\documentclass[a4paper]{article}
%\VignetteIndexEntry{Introduction to Hopfield Networks}
%\VignettePackage{hann}
\usepackage{ape,url}
\author{Emmanuel Paradis}
\title{Introduction to Hopfield Networks With the Package `\pkg{hann}'}

\begin{document}
\DefineVerbatimEnvironment{Sinput}{Verbatim}{formatcom=\color{darkblue}}
\DefineVerbatimEnvironment{Soutput}{Verbatim}{formatcom=\color{black}\vspace{-1.5em}}

\maketitle
\tableofcontents\vspace*{1pc}\hrule

<<echo=false,quiet=true>>=
options(width = 80, prompt = "> ")
@

\vspace{1cm}

\section{Hopfield Networks}
The Hopfield network \cite{Hopfield1982} is a type of neural network with $N$ (input) neurons which are either in state $-$1 or in state +1. These states are determined in order to minimize its global energy level with respect to a list of $K$ ``patterns'' each of length $N$.
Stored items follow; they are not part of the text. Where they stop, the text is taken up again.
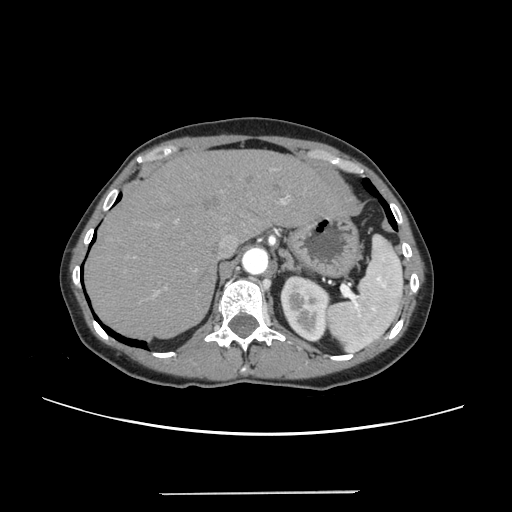
Contrast-enhanced abdominal CT, one axial slice. Position 182 of 240 along the scan axis. Intravenous contrast given. Soft-tissue window (W 400 / L 40 HU). 1.25 mm slice thickness. 512 × 512 image matrix, field of view 371 × 371 mm. From the clinical record (not read from this slice): patient: female, age 52 years at operation; diagnosis: colorectal cancer liver metastases, imaged before liver resection; multiple liver metastases: no; largest metastasis: 1.5 cm.
Structures marked on this image (expert manual segmentation):
- hepatic veins: bounding box (x1, y1, x2, y2) in pixels: (220, 235, 238, 253)
- liver: (87, 150, 344, 338)
- planned liver remnant (the part of the liver to remain after resection): (87, 150, 343, 338)
- portal vein (with intrahepatic branches): (134, 196, 290, 295)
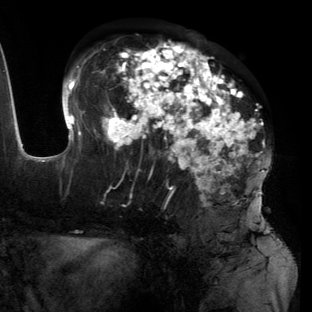
Breast MRI (dynamic contrast-enhanced), one axial slice; cropped to one breast; dynamic contrast-enhanced series, time point 2 of 6 at this slice position (early post-contrast); 3 T; TE 2.7 ms, TR 6.5 ms; 1.2 mm slice thickness; 312 × 312 image matrix, field of view 244 × 244 mm. Female patient.
Outlined on this slice (semi-automatically segmented with operator editing):
- enhancing-tissue mask used for the functional tumour volume (all voxels passing the contrast-enhancement thresholds inside the analysis volume; usually the tumour): bounding box [x1, y1, x2, y2] px = [55, 40, 268, 224]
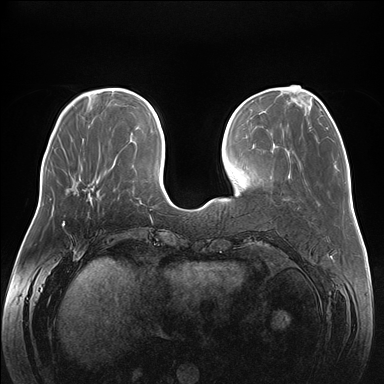
Breast MRI (dynamic contrast-enhanced), one axial slice; position 53 of 176 along the scan axis; dynamic contrast-enhanced series, time point 2 of 7 at this slice position (early post-contrast); 1.5 T; TE 1.5 ms, TR 4.1 ms; 1.1 mm slice thickness; 384 × 384 image matrix. Female patient.
Outlined on this slice (semi-automatically segmented with operator editing):
- enhancing-tissue mask used for the functional tumour volume (all voxels passing the contrast-enhancement thresholds inside the analysis volume; usually the tumour): bounding box [x1, y1, x2, y2] px = [88, 193, 98, 201]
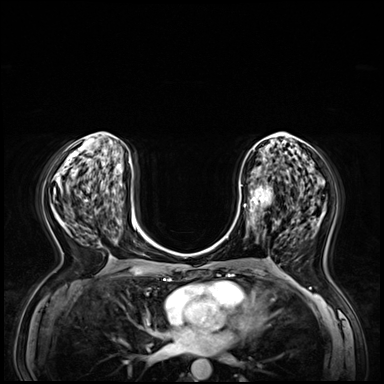
Breast MRI (dynamic contrast-enhanced), one axial slice; slice 28 of 72 in the series (ordered by position); dynamic contrast-enhanced series, time point 2 of 8 at this slice position (early post-contrast); 3 T; TE 1.4 ms, TR 4.3 ms; 2.5 mm slice thickness; 384 × 384 image matrix, field of view 360 × 360 mm. Female patient.
Annotated regions visible in this slice (semi-automatic segmentation, software-assisted and operator-edited):
- enhancing-tissue mask used for the functional tumour volume (all voxels passing the contrast-enhancement thresholds inside the analysis volume; usually the tumour): bounding box [x1, y1, x2, y2] px = [240, 171, 290, 235]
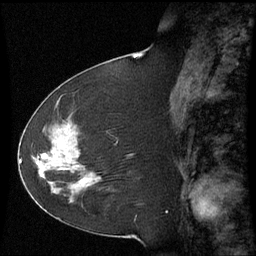
Breast MRI (dynamic contrast-enhanced), one sagittal slice; dynamic contrast-enhanced series, image 2 of 3 at this slice position (ordered by acquisition); 1.5 T; TE 4.2 ms, TR 8.9 ms; 2.3 mm slice thickness; 256 × 256 image matrix, field of view 210 × 210 mm. Female patient, age 51 years. From the clinical record (not read from this slice): setting: breast cancer imaged before/during neoadjuvant chemotherapy; receptor status: HR-positive, HER2-negative.
Annotated regions visible in this slice (semi-automatic segmentation, software-assisted and operator-edited):
- analysis volume of interest (the breast-tissue region the enhancement analysis was run in; not a lesion): bounding box [x1, y1, x2, y2] px = [50, 118, 102, 187]
- tumour enhancement mask (voxels above the 70 % enhancement threshold inside the analysis volume of interest): [50, 130, 85, 182]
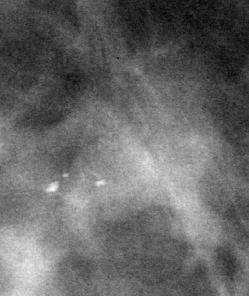
Crop from a digitized film mammogram around one marked abnormality, left breast, CC view, BI-RADS breast density category 2 (scale 1–4).
- Finding: calcifications, morphology punctate, distribution clustered; BI-RADS assessment category 4; pathology result (as recorded, not read from the image): benign.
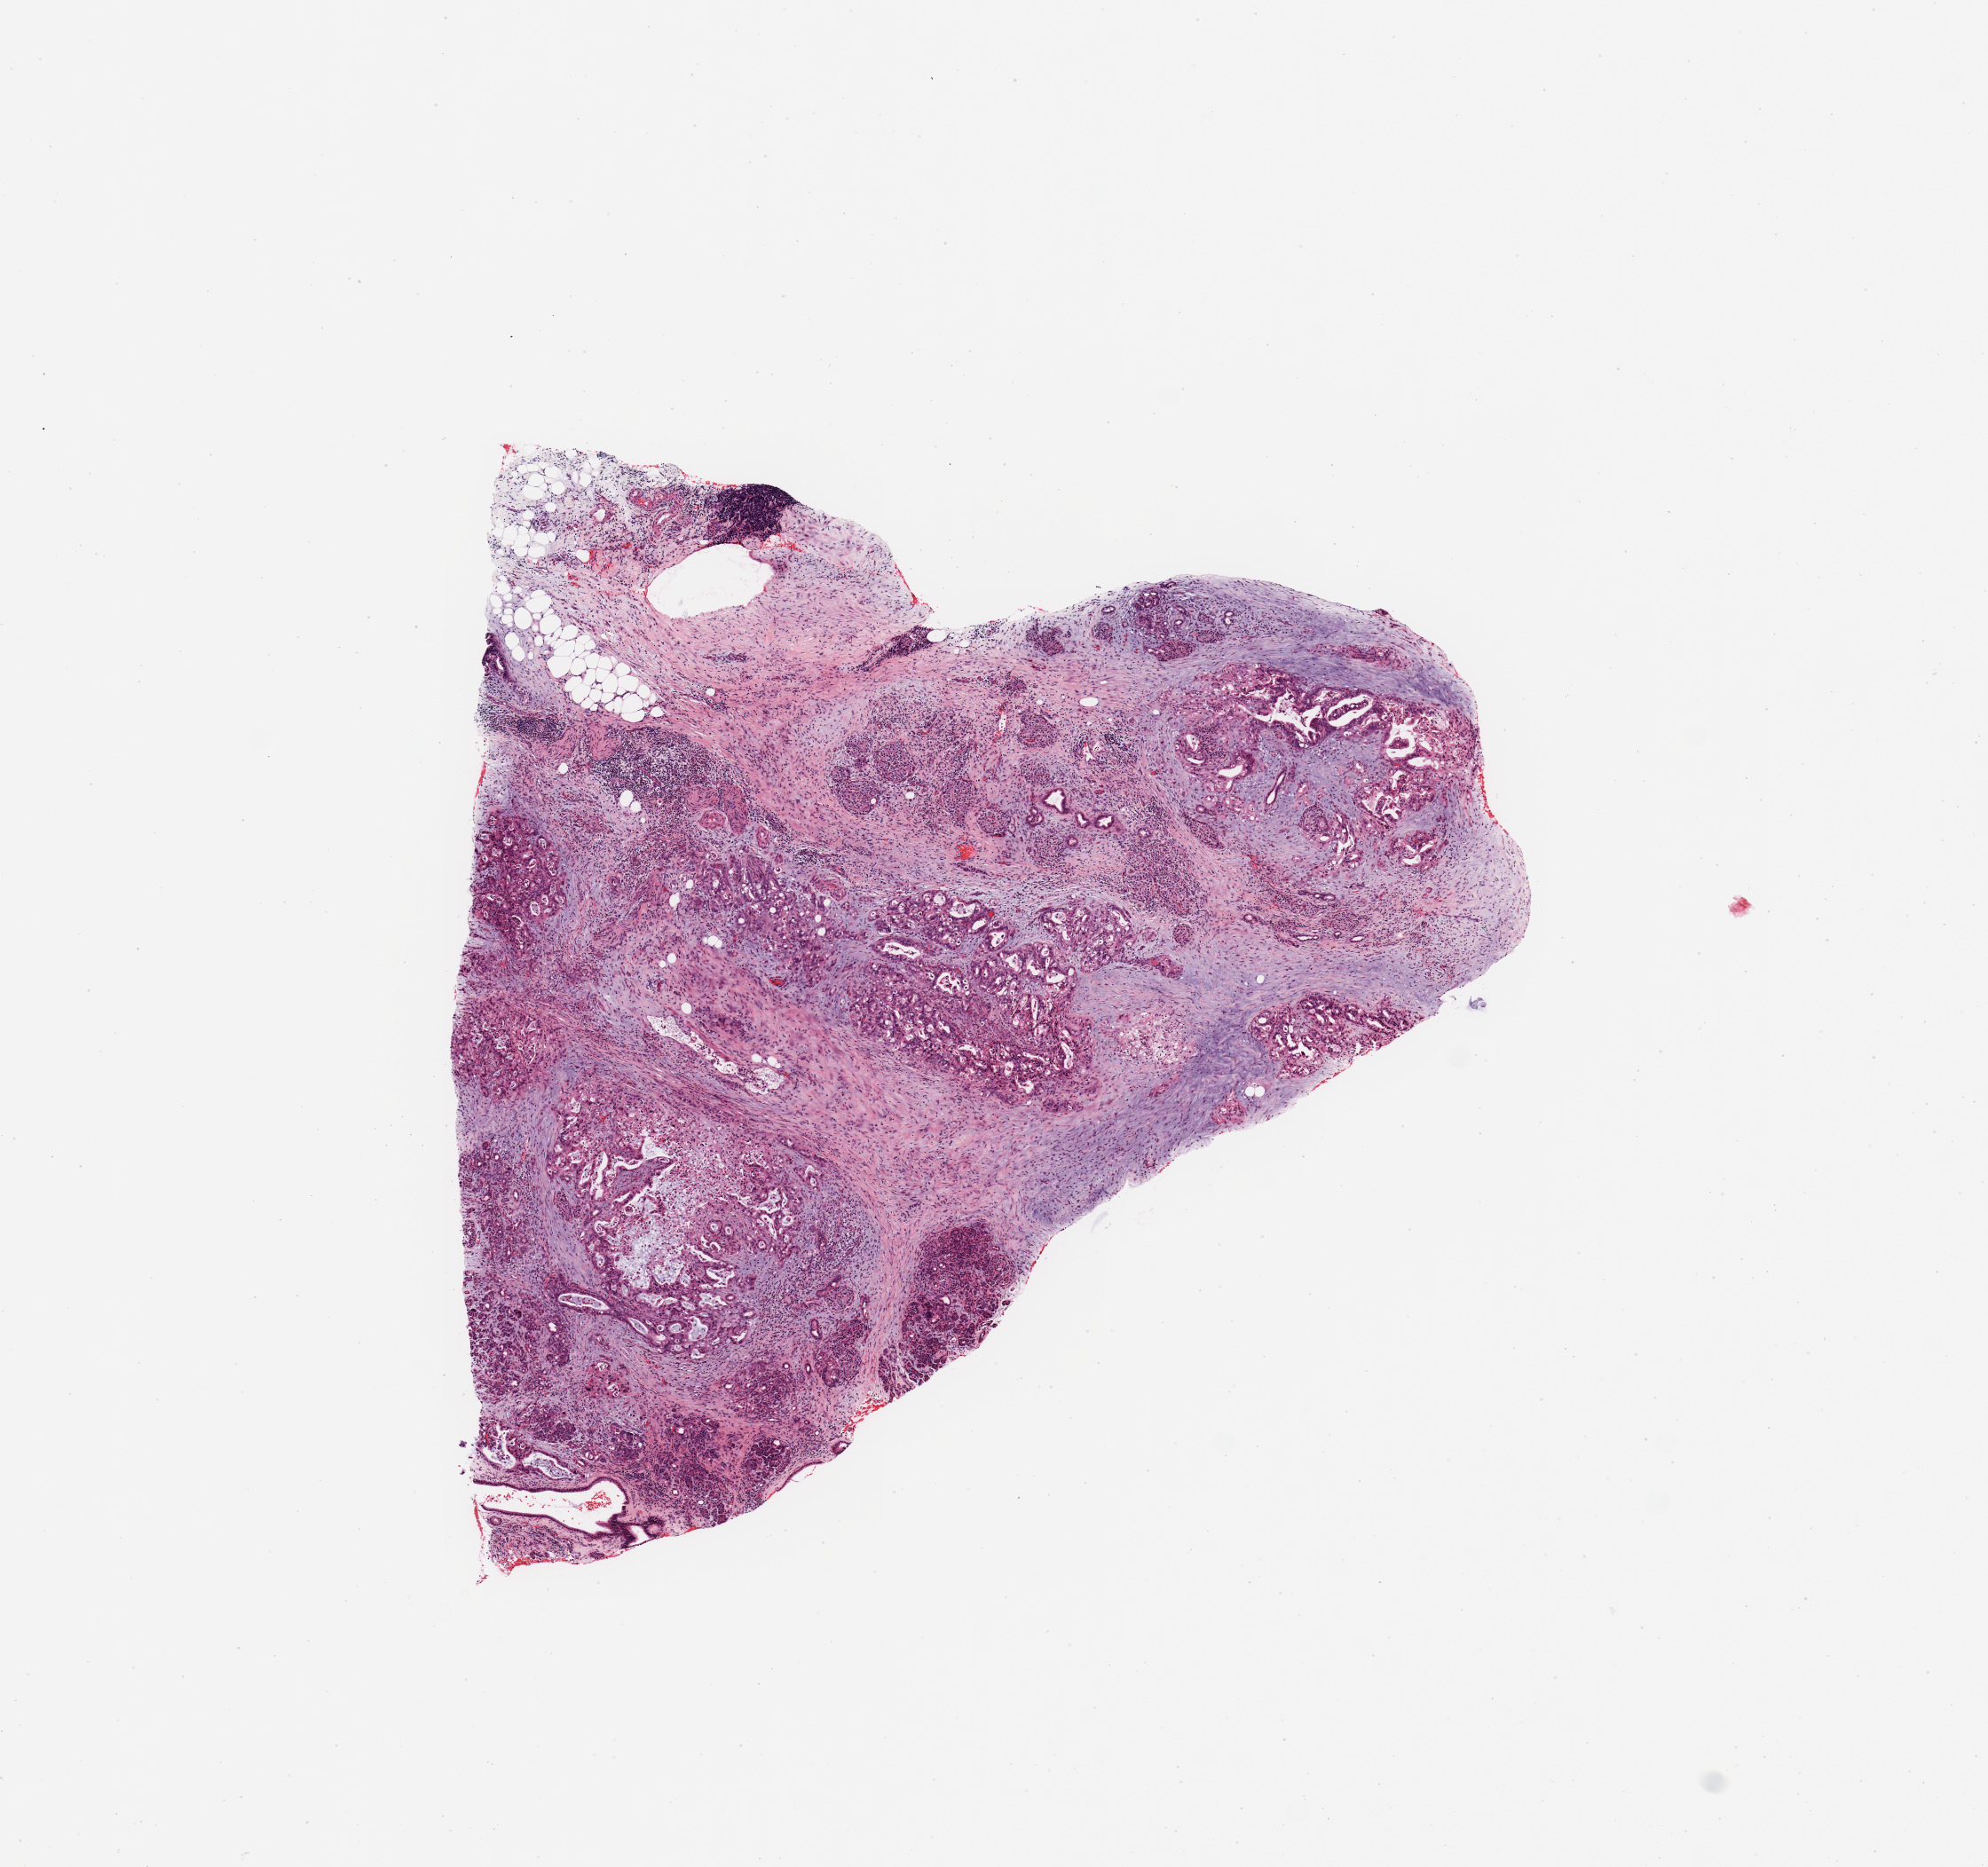
H&E-stained whole-slide image — shown as a low-resolution overview of the whole scanned area (about 8.9 x 8.3 mm). Pancreas, normal (non-tumour) tissue. 60-year-old female patient.
• this section: normal (non-tumour) tissue from the same patient
• patient diagnosis: Infiltrating duct carcinoma, NOS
In practice, the Hopfield network is coupled with other layers neurons which are themselves connected to $C$ classification (or output) neurons whose signals identify the patterns. The different layers are connected through matrices of weights. There are as many layers than there are weight matrices.\footnote{See \url{https://www.cs.toronto.edu/~lczhang/360/lec/w02/terms.html} for a very nice introduction to artificial neural networks.}

The $K$ patterns are used to train the network, both to minimize the energy level of the Hopfield network and to find the parameter values that minimize the loss function (the discrepancy between the observed output signals and their expectations under the known classes of the patterns).

Hopfield networks can ``memorize'' a large number of patterns. Giving $N$ input neurons, there are $2^N$ possible patterns, for example for $N=$ 30, 60, and 100:

<<>>=
N <- c(30, 60, 100)
2^N
@ 
Several studies tried to find if a Hopfield network can memorize as many patterns as these numbers, e.g., \cite{Demircigil2017, Kanter1987}. Krotov and Hopfield \cite{Krotov2016} proposed the following formula for the maximum number of these patterns ($M$):

\begin{displaymath}
M=\frac{1}{2(2n-3)!!}\times\frac{N^{n-1}}{\ln N},
\end{displaymath}
where $n$ is a parameter of the energy function. For example for the same values of $N$ above and for $n=$ 2, 10, 20, and 30:

<<>>=
## double factorial (n!!) that we want vectorized to use with
## outer() below
dfact <- function(n) {
    ## seq() is not vectorized on its 2nd arg.
    x <- mapply(seq, from = 1, to = n, by = 2)
    sapply(x, prod)
}

## eq. 6 in Krotov & Hopfield (2016)
funM <- function(N, n)
    N^(n - 1) / (2 * dfact(2 * n - 3) * log(N))

n <- c(2, 10, 20, 30)
o <- outer(N, n, funM)
dimnames(o) <- list(paste("N =", N), paste("n =", n))
o
@

\section{Data Coding}
The patterns must be arranged in a matrix where each row represents a single pattern (so there are $K$ rows). The number of columns of this matrix is the number of input neurons ($N$).

<<>>=
N <- 60L
K <- 2000L

xi <- matrix(1L, K, N)

p <- 0.15 # not smaller than 0.15
probs <- c(p, 1 - p)
v <- c(-1L, 1L)

set.seed(1)
xi1 <- t(replicate(1000, sample(v, N, TRUE, probs)))
xi2 <- t(replicate(1000, sample(v, N, TRUE, rev(probs))))
xi <- rbind(xi1, xi2)

stopifnot(nrow(unique(xi)) == K)
@ 
Before simulating the data, we called \code{set.seed(1)} to repeat consistently the results each time the code of this vignette is executed. If the user wants to simulate other data, just delete the line or give another value to \code{set.seed()}. If a small value is given to \code{p}, it is more likely that the number of unique patterns is less than $K$. It is recommended to use only unique patterns in the subsequent analyses.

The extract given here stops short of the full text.